Directions:
Collect every line of the entries below that contains the word "wrist", and copy each one as it stands.

- - - - -

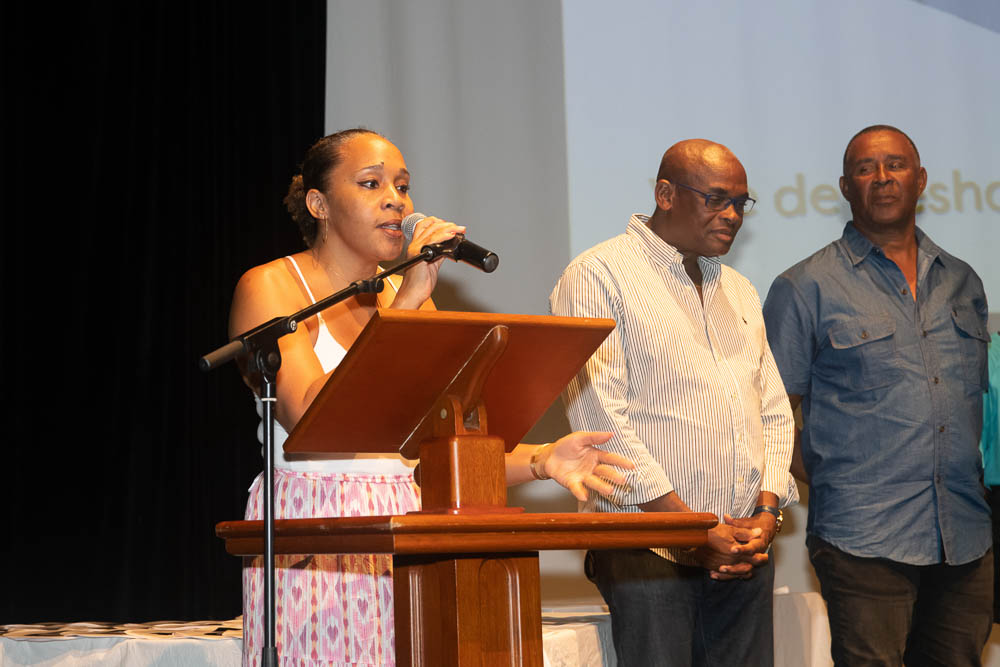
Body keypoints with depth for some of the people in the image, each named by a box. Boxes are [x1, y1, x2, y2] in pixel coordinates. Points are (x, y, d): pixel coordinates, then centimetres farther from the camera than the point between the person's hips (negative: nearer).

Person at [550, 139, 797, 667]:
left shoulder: (739, 291, 20)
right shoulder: (599, 277, -4)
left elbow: (774, 412, 19)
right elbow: (600, 418, -12)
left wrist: (767, 513, 1)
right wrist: (694, 528, -13)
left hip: (744, 551, 6)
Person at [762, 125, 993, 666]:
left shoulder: (962, 282, 16)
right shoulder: (806, 288, 1)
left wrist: (984, 483, 13)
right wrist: (822, 481, -6)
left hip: (968, 541, 5)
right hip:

- - - - -

Task answer:
left wrist: (767, 513, 1)
right wrist: (694, 528, -13)
left wrist: (984, 483, 13)
right wrist: (822, 481, -6)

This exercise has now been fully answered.